The sum from 0 to infinity of (-1)^n(3/3^n) is convergent or divergent? If convergent, what is the sum?
I got that it's convergent and the sum is 9/2, but that's wrong.
It is not clear without sufficient parentheses what the expression really is.
I assume it to be:
Sum((-1)^n * (3/3^n)) for n=0 -> ∞
This is an alternating geometric series.
(9/2) is the correct sum for the geometric series (non-alternating).
Write out the first few terms of the series:
3 - 3/3 + 3/9 - 3/27 + 3/81 - ...
which can be regrouped into two geometric series:
3(1+1/9+1/81+...) - (1+1/9+1/81+...)
=3(9/8) - (9/8)
=2(9/8)
=9/4
Note that if the minus sign becomes a plus sign, we get the geometric sum of 9/2.
Oh, right . I forgot all about the -1. Thanks.
You're welcome!
To determine whether the sum from 0 to infinity of (-1)^n(3/3^n) is convergent or divergent, we can use the concept of geometric series.
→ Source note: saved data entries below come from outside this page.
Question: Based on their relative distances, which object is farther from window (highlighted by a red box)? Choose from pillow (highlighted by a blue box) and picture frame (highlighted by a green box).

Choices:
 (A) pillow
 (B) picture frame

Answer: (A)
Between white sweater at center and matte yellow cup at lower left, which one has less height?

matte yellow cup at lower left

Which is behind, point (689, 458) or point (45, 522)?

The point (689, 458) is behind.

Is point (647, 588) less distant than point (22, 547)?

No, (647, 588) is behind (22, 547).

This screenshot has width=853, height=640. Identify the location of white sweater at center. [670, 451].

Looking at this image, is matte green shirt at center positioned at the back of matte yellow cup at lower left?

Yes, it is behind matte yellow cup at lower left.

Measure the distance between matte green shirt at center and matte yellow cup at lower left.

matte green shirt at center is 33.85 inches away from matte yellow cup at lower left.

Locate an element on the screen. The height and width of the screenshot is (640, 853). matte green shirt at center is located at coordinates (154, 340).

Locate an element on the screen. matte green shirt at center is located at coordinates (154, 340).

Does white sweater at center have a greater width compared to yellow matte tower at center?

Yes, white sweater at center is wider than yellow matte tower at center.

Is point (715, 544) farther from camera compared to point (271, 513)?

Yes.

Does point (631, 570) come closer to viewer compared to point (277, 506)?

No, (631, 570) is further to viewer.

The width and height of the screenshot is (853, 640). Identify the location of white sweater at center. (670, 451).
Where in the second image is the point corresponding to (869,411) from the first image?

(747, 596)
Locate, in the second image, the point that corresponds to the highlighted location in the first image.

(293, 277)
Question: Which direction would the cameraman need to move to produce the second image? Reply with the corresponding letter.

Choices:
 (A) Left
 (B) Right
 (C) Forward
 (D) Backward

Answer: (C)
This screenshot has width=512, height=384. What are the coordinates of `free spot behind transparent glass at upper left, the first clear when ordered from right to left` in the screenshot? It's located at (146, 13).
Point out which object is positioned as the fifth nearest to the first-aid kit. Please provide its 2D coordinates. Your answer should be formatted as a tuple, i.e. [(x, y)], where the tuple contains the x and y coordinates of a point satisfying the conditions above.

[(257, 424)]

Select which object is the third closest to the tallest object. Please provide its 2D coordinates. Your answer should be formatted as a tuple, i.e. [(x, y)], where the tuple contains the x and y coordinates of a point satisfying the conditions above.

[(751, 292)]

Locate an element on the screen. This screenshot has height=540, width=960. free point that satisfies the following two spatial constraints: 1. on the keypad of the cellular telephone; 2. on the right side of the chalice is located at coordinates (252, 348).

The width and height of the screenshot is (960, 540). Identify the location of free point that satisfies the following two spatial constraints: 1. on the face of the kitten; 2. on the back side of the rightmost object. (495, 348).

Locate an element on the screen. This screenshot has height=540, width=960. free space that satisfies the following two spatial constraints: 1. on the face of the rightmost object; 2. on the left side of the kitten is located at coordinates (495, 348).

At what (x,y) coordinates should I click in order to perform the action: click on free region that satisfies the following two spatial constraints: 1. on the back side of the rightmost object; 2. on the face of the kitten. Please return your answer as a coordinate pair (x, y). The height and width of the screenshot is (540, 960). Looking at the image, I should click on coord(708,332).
A geometric series has the form: a + ar + ar^2 + ar^3 + ... , where 'a' is the first term and 'r' is the common ratio between consecutive terms.
In this case, our first term is (-1)^0(3/3^0) = 1(3) = 3. The common ratio is the ratio between consecutive terms, which in this case is (3/3) = 1.
A geometric series is convergent if the absolute value of the common ratio, |r|, is less than 1. In our case, |r| = 1. Since |r| equals 1, the geometric series will be divergent.
Therefore, the sum from 0 to infinity of (-1)^n(3/3^n) is divergent.